## Assignment
Show every line in the records below that contains the word "drönare".

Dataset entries
════════════════════

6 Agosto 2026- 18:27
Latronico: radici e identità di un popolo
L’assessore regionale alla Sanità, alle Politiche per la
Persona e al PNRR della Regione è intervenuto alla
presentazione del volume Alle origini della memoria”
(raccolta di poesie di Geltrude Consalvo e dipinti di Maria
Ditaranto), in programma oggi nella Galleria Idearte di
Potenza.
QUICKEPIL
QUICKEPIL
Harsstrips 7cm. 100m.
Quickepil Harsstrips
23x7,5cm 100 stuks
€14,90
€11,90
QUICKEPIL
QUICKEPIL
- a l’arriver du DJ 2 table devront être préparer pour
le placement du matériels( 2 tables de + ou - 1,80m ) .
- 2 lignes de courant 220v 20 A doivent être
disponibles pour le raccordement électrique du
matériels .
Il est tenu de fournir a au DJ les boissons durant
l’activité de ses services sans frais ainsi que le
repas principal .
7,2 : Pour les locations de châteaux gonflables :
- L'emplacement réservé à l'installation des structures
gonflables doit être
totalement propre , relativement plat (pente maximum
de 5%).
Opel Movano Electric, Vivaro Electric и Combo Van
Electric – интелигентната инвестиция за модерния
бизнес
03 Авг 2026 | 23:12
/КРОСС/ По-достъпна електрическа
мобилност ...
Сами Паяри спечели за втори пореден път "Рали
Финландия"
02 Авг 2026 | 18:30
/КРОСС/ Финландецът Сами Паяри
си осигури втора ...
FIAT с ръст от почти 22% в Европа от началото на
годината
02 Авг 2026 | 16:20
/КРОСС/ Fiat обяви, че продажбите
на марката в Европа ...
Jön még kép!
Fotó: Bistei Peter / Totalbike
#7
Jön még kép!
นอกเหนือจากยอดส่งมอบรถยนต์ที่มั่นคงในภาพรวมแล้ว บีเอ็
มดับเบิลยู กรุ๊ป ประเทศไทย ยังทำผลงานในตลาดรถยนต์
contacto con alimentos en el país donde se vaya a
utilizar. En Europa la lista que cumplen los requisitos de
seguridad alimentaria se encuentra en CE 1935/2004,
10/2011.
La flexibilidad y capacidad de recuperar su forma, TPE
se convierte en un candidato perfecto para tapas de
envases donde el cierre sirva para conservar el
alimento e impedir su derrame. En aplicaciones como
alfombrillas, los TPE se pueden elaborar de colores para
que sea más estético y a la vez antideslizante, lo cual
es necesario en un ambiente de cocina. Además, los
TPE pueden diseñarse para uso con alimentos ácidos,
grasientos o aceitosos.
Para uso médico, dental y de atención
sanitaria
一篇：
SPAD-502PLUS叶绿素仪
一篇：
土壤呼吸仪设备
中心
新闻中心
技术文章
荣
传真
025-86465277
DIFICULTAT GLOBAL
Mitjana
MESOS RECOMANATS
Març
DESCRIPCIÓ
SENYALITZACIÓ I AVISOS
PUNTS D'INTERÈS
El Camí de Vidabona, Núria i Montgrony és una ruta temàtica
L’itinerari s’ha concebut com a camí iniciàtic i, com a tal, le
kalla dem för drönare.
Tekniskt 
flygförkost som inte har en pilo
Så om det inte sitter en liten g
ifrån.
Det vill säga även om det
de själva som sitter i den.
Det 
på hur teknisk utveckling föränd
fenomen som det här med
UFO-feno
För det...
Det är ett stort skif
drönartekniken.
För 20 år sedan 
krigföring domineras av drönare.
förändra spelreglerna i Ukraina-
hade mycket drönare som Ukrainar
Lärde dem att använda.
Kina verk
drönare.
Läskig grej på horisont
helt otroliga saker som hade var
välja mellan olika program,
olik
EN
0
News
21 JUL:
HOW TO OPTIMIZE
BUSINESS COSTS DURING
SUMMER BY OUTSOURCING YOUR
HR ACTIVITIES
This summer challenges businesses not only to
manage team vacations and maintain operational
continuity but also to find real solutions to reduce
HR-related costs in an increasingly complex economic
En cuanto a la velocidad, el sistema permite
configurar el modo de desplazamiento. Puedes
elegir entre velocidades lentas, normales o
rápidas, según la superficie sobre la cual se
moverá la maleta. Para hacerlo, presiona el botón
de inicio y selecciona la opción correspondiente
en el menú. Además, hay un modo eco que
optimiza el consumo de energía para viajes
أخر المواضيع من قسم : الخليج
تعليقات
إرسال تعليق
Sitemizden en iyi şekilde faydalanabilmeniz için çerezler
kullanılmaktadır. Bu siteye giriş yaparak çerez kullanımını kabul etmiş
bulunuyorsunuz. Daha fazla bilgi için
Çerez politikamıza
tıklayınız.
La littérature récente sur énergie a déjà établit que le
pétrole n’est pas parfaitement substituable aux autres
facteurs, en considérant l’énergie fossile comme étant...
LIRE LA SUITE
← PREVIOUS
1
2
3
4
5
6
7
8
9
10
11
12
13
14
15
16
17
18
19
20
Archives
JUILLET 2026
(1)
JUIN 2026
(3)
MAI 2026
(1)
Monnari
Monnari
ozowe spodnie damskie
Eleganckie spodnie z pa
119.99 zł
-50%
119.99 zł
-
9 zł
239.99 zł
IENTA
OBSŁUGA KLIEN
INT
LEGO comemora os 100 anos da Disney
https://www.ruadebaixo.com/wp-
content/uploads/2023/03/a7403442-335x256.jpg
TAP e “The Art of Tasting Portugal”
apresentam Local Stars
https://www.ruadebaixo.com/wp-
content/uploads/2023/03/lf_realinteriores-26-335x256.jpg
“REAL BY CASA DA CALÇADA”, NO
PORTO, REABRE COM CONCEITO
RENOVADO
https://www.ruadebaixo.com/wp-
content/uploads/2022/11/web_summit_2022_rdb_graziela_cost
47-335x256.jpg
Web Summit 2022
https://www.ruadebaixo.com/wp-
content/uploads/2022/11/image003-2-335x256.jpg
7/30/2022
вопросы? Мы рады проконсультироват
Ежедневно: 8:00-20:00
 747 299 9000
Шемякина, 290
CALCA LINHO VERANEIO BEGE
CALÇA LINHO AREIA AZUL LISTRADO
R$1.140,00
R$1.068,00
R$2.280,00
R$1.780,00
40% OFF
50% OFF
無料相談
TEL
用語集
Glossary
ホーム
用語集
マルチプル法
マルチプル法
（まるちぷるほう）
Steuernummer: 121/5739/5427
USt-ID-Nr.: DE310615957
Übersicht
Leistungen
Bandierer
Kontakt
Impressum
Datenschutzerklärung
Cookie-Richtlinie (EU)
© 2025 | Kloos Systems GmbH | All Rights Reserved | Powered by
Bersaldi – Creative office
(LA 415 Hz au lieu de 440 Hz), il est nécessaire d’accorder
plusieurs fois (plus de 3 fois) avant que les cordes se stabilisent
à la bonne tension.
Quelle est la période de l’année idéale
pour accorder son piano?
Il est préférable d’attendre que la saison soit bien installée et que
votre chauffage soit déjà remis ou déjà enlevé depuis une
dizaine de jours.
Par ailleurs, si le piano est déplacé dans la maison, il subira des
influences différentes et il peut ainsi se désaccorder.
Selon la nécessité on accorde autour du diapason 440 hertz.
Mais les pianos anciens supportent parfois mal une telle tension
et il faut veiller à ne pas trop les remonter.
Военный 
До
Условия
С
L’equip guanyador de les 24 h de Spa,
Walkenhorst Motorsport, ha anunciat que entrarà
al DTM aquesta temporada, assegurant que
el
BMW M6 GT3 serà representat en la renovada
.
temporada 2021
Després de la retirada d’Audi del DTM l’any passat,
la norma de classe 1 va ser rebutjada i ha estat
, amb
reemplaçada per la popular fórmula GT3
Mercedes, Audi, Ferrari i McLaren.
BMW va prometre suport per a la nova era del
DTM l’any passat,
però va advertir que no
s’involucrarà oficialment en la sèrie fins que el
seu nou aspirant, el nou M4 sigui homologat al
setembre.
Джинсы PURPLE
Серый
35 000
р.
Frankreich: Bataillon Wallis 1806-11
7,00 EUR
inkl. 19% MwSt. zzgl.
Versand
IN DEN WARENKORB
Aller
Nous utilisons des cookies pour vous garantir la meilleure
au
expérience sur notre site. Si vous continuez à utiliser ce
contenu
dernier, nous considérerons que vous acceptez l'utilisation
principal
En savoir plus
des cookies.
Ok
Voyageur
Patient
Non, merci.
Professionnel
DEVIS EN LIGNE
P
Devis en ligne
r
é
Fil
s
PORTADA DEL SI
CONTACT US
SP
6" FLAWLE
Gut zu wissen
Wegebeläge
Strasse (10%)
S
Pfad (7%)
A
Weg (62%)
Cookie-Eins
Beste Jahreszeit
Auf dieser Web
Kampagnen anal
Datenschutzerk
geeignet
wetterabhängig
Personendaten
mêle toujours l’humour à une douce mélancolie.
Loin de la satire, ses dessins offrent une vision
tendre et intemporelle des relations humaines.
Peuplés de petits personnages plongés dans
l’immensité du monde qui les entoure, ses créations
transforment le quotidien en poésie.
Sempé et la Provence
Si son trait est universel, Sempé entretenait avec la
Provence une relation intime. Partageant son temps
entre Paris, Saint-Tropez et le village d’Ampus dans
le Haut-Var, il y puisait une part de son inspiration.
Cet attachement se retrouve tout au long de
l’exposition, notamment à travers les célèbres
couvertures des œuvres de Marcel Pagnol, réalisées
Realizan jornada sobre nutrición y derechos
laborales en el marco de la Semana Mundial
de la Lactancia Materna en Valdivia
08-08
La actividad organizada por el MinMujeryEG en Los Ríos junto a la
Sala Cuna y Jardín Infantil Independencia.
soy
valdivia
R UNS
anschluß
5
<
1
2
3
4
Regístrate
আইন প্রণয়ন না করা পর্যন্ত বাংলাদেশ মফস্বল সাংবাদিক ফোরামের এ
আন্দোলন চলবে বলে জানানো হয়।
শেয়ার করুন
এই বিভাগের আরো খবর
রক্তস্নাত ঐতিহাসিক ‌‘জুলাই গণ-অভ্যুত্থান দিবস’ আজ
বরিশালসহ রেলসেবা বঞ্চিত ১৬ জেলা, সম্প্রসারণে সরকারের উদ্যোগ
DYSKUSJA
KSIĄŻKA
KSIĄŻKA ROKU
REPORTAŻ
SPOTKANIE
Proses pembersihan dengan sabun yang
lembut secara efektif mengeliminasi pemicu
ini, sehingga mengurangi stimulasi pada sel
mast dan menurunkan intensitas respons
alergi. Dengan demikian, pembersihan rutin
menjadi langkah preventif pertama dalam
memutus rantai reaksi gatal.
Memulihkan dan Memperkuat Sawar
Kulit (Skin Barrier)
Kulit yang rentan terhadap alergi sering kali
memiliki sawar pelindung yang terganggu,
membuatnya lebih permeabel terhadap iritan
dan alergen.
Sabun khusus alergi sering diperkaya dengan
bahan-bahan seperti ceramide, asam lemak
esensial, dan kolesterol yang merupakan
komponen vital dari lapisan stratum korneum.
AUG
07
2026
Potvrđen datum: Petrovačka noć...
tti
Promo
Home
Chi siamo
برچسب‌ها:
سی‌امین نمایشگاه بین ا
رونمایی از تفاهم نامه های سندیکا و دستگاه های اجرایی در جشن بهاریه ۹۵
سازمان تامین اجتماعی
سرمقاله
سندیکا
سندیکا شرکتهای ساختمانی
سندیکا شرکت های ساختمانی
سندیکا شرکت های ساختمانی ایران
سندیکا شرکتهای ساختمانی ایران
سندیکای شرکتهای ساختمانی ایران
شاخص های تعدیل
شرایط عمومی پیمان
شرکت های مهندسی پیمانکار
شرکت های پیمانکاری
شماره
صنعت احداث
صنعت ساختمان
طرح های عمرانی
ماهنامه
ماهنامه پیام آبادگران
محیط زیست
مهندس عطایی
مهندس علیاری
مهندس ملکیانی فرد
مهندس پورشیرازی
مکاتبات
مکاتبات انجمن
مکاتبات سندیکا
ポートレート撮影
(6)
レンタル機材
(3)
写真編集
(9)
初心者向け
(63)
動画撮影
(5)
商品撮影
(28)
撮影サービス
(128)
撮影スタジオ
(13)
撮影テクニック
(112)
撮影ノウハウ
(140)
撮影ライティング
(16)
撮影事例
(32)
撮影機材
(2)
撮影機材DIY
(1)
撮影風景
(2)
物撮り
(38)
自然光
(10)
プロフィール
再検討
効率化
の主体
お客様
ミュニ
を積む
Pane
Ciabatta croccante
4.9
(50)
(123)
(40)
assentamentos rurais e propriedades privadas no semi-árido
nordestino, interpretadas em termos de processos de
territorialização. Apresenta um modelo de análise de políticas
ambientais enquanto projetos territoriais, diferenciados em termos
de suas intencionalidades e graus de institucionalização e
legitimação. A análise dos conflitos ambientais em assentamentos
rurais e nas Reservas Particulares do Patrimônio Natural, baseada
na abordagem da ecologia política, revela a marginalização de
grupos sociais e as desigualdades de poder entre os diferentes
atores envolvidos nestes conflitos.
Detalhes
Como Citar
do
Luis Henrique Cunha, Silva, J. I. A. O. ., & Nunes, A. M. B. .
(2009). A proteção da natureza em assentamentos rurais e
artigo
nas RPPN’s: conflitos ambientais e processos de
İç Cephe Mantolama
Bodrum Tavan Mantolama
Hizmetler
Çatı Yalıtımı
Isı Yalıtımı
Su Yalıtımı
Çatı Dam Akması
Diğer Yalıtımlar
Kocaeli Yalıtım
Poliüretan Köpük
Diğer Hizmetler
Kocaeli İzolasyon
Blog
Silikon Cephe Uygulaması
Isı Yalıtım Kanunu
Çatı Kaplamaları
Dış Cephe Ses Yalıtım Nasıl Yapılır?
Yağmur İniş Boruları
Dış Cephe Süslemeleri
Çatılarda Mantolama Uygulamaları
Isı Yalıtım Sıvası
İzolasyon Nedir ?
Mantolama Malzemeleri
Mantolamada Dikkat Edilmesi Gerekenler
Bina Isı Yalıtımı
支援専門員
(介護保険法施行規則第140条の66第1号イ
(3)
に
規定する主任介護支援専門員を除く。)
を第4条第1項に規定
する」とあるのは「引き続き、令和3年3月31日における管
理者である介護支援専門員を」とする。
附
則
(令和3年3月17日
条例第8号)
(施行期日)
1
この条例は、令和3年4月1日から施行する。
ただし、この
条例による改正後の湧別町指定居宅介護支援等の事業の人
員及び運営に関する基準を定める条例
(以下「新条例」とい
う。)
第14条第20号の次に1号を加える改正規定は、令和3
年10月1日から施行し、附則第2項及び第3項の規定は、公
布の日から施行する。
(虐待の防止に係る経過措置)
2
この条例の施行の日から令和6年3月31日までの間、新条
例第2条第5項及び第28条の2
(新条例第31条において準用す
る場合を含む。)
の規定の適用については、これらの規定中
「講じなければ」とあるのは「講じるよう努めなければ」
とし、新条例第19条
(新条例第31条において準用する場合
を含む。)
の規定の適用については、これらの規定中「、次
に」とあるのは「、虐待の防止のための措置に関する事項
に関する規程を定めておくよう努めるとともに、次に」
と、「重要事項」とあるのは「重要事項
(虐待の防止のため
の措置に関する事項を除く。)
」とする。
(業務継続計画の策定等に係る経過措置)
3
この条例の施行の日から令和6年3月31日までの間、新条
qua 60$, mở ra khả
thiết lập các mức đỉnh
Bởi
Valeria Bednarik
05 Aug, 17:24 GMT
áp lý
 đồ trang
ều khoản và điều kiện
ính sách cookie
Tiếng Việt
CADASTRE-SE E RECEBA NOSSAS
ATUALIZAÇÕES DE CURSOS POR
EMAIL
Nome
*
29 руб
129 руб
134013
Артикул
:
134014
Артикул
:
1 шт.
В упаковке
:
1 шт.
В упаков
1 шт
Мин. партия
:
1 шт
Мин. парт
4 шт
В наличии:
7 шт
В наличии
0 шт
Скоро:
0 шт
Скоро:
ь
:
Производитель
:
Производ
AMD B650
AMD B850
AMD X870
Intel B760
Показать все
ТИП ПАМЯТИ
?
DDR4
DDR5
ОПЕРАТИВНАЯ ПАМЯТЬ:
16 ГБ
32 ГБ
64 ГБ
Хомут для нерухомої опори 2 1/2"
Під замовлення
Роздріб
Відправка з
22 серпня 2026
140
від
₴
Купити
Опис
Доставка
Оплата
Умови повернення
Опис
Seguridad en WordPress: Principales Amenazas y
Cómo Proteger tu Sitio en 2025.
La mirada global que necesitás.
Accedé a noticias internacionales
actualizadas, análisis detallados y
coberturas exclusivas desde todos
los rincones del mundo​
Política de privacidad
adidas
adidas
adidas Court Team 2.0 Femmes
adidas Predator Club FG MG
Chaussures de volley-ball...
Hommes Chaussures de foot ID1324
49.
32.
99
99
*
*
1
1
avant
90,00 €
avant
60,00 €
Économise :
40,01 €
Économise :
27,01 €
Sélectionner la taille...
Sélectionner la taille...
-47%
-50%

════════════════════

## Task output
kalla dem för drönare.
krigföring domineras av drönare.
hade mycket drönare som Ukrainar
drönare.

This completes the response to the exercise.